At the macro level, generative AI has required enormous capital intensity that could slow growth if a path to broad economic value isn’t revealed within the next year or so.34 (See this year’s TMT Prediction about on-device generative AI.) However, if the next generation of frontier models can overcome existing challenges, capabilities could advance quickly. Efforts will likely emerge to reduce the costs to train and run models, and to help reduce the amount of data needed.
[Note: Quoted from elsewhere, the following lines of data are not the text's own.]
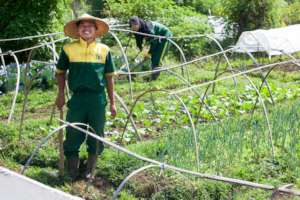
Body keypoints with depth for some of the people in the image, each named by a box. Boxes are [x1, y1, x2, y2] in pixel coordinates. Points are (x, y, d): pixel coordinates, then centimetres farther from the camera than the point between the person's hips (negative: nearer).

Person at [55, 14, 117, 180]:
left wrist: (112, 102, 8)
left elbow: (109, 77, 9)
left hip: (98, 99, 1)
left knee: (96, 136, 9)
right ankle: (72, 174, 19)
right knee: (73, 135, 3)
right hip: (77, 98, -1)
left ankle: (89, 171, 26)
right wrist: (61, 94, 3)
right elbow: (60, 72, 12)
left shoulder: (104, 50, 3)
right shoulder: (69, 49, 0)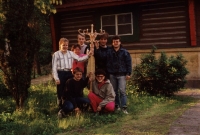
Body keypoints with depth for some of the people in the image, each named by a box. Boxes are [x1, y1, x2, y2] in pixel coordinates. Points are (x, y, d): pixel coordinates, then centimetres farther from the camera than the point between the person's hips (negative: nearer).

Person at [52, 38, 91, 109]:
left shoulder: (71, 53, 10)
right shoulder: (56, 54, -1)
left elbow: (79, 59, 1)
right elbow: (54, 67, -5)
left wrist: (88, 55, -11)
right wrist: (56, 78, -12)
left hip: (69, 73, 3)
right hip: (60, 74, -3)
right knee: (61, 91, 3)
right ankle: (60, 107, 16)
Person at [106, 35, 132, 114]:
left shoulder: (124, 52, 0)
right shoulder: (109, 52, 7)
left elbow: (129, 63, -1)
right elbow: (107, 63, 9)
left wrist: (128, 73, -6)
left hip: (122, 75, -3)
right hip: (112, 75, 3)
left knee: (122, 91, -8)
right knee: (114, 91, 10)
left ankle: (124, 107, -7)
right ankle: (116, 105, 20)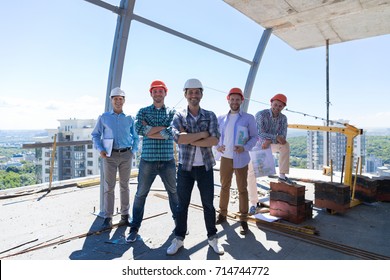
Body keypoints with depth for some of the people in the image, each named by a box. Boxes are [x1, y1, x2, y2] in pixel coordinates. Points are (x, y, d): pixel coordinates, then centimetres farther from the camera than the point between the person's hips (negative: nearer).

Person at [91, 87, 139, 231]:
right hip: (110, 155, -1)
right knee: (109, 187, 0)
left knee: (125, 186, 8)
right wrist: (100, 150, -6)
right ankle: (108, 218, 6)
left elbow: (135, 137, 14)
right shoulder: (104, 117, 5)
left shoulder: (129, 118, 8)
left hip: (126, 155, 1)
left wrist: (133, 151, 2)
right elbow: (95, 135, 8)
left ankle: (125, 215, 18)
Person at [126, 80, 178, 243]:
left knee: (174, 192, 13)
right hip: (147, 160, 0)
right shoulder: (143, 111, 6)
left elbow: (170, 133, -11)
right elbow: (139, 129, -13)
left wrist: (149, 130, -11)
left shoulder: (172, 112, 5)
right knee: (141, 194, 7)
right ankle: (134, 228, 22)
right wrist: (162, 127, -12)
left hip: (168, 160, 1)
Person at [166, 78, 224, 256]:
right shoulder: (179, 116, -1)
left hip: (205, 167, 1)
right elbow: (178, 138, -19)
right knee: (182, 204, 10)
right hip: (185, 167, 0)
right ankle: (179, 238, 26)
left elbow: (215, 140, -13)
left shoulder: (210, 116, 1)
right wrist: (203, 134, -16)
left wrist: (191, 141, -16)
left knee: (208, 204, 11)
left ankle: (213, 237, 28)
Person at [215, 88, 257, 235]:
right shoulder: (221, 118, 8)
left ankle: (243, 220, 12)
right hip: (225, 158, 3)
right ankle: (222, 214, 28)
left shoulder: (248, 118, -2)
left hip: (241, 159, -3)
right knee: (224, 187, 14)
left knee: (242, 189, 3)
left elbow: (254, 137, -1)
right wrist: (217, 146, -7)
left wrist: (245, 148, -18)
Big studios are also large enterprises that will likely adopt more gen AI capabilities that are focused on cutting costs, optimizing their businesses, raising productivity, and expanding and accelerating their reach to customers. In Deloitte’s 2024 State of Generative AI in the Enterprise survey, 42% of executives surveyed report efficiency, productivity, and cost reductions as their single most important benefit achieved from using AI; and 58% reported a range of other benefits such as increased innovation, improved products and services, or enhanced customer relationships.35 There appears to be growing interest in applying these capabilities to modern businesses.
A rising tide lifts all boats, as the saying goes. Gen AI tools seem poised to help more smaller companies and creators to achieve the kinds of productivity and levels of quality once reserved solely for the largest companies. Smaller studios and independent creators could become much more capable, while still being relatively free of the risks and cost overheads born by larger studios. The biggest studios among them may need to lower their costs and accelerate their time to market if they hope to compete—not just with each other, but also with user-generated content platforms, social media, and gaming. Production and distribution may be less scarce, but attention remains a finite resource.